A supervisor finds the mean number of miles that the employees in a department live from work. He finds x Overbar = 29 and s = 3.6. Which mileage is within a z-score of 1.5?
21 miles
24 miles
36 miles
41 miles
3.6 * 1.5 = 5.4
29 ± 5.4 = ?
A supervisor finds the mean number of miles that the employees in a department live from work. He finds x Overbar = 29 and s = 3.6. Which mileage is within a z-score of 1.5?
36 miles
Well, if we know that the mean number of miles is 29, and the standard deviation is 3.6, we can use the formula for z-score:
z = (x - μ) / σ
Plugging in the values, we can solve for x:
1.5 = (x - 29) / 3.6
Multiplying both sides by 3.6, we get:
1.5 * 3.6 = x - 29
5.4 = x - 29
x = 5.4 + 29
x ≈ 34.4
So, the closest mileage within a z-score of 1.5 would be 36 miles.
But hey, don't fret!

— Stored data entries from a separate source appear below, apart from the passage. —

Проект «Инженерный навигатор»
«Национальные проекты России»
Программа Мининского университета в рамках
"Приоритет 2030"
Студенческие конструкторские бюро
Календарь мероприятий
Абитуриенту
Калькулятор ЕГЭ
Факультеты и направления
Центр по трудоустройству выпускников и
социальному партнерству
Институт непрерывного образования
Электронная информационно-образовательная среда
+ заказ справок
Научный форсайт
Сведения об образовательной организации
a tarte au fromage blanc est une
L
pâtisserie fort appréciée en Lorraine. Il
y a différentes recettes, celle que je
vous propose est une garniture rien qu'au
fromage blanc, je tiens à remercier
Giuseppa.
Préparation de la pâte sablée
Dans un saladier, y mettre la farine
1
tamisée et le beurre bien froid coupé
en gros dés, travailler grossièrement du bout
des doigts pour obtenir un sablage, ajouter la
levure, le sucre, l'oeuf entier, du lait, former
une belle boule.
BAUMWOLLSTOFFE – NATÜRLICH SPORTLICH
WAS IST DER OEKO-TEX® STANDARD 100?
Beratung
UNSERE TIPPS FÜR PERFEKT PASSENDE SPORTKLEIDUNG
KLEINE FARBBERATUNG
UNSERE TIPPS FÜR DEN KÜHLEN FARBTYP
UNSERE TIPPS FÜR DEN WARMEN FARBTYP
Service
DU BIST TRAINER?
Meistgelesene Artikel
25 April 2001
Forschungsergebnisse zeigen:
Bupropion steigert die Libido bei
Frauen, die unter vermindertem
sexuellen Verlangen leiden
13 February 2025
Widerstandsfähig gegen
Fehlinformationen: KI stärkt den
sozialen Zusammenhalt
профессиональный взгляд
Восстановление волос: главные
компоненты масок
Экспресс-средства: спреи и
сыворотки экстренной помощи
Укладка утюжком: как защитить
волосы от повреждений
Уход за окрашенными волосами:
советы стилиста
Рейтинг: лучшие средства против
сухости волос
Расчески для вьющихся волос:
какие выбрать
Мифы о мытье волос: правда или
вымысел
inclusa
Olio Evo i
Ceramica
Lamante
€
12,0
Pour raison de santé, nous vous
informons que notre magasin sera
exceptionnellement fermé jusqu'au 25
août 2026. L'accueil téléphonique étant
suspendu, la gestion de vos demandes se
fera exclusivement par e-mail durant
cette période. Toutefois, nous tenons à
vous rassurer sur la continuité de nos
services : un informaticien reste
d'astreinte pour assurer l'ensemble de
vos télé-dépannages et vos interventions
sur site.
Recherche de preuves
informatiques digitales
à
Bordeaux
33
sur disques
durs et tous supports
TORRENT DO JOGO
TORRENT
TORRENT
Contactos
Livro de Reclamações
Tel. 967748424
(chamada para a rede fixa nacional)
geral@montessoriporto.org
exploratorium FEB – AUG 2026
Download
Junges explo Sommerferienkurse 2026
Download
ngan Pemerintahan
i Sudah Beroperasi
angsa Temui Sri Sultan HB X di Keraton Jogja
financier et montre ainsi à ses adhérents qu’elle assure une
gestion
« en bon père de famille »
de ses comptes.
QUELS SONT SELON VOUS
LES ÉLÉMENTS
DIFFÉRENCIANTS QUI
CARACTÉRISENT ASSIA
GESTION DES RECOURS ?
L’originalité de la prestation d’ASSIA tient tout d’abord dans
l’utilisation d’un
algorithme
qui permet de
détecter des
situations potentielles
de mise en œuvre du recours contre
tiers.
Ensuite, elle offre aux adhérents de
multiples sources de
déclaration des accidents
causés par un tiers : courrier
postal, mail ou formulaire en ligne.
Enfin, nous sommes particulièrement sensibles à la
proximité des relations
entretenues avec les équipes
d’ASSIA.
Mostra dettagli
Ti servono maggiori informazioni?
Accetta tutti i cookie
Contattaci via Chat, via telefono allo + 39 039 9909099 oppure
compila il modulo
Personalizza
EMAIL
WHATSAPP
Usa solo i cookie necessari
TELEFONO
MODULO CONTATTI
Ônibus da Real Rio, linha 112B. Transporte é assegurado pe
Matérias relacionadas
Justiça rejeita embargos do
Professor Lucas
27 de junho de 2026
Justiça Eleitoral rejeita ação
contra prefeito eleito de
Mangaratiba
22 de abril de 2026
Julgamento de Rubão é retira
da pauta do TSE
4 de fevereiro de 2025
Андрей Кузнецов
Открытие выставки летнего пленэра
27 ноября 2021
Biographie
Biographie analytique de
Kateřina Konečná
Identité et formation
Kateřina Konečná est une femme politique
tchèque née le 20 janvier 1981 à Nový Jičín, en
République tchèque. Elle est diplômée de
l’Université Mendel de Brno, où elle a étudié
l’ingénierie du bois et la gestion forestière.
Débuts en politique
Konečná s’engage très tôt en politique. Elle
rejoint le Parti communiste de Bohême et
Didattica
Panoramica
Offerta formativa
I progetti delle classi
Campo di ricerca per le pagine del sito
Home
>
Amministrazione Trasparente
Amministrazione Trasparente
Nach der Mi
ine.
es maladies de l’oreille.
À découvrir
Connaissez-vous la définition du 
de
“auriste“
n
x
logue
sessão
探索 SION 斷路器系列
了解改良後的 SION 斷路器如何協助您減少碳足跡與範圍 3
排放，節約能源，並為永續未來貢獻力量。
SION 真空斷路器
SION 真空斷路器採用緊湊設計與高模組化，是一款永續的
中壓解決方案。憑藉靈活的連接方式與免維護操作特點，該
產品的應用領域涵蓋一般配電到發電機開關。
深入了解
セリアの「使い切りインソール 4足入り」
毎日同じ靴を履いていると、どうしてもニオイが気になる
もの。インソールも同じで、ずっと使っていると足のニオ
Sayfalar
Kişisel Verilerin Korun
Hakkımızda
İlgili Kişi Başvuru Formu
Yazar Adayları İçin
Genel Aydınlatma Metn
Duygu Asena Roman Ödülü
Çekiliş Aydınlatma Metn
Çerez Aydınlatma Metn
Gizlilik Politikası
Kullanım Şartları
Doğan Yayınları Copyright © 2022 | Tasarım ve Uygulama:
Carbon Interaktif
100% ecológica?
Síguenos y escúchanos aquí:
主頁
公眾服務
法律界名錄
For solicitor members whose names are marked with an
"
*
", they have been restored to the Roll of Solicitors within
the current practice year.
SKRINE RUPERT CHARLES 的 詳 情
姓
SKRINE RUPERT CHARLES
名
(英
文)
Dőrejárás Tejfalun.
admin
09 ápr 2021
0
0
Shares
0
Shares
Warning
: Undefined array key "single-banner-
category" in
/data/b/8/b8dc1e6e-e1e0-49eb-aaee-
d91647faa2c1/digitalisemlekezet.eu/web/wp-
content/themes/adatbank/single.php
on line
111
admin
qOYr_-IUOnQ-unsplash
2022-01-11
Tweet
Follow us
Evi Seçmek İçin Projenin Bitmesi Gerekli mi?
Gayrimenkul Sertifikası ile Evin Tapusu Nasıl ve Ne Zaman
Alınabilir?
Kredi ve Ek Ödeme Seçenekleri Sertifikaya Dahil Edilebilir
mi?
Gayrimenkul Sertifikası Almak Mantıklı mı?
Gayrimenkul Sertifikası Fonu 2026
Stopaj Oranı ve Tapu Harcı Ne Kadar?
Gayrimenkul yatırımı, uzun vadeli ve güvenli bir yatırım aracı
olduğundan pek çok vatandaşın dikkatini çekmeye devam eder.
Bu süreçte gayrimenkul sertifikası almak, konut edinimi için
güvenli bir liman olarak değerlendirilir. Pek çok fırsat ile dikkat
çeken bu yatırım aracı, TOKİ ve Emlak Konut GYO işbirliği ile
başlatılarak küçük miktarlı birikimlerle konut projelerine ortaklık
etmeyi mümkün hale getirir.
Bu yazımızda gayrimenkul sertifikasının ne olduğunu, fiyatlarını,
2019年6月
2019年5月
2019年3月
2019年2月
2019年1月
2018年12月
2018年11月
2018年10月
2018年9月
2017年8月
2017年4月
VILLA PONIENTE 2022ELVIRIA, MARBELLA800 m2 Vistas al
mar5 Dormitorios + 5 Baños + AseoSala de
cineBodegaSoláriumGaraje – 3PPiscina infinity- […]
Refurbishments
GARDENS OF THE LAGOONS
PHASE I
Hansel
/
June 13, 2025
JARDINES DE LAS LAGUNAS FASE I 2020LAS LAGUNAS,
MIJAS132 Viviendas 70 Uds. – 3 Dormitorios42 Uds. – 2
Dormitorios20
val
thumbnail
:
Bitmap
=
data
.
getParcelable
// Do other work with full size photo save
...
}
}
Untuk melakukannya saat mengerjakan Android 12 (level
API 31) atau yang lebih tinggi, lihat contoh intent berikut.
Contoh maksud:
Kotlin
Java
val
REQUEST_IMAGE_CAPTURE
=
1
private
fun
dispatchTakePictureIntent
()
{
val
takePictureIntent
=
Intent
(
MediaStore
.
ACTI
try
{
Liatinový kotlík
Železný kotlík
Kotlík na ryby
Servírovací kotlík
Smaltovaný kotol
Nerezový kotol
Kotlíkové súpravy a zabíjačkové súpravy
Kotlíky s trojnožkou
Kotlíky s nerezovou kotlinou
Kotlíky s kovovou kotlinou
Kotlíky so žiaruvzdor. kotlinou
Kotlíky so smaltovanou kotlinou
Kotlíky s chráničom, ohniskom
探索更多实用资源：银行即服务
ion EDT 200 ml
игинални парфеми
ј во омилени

You've got some wiggle room for a little detour on your daily commute!
To find which mileage is within a z-score of 1.5, we need to use the formula:
z = (x - μ) / σ
Where:
z = z-score
x = value we want to find
μ = mean number of miles
σ = standard deviation
We are given:
x̄ (x-bar) = 29 (mean number of miles)
s = 3.6 (standard deviation)
To find the value within a z-score of 1.5, we first need to calculate the z-value corresponding to 1.5. We can do this using the formula:
z = (x - x̄) / s
Substituting the given values:
1.5 = (x - 29) / 3.6
Next, we can solve for x by multiplying both sides of the equation by 3.6 and rearranging:
1.5 * 3.6 = x - 29
5.4 = x - 29
Adding 29 to both sides:
5.4 + 29 = x
34.4 = x
Therefore, the mileage within a z-score of 1.5 is 34.4 miles. None of the given options (21 miles, 24 miles, 36 miles, 41 miles) match this result.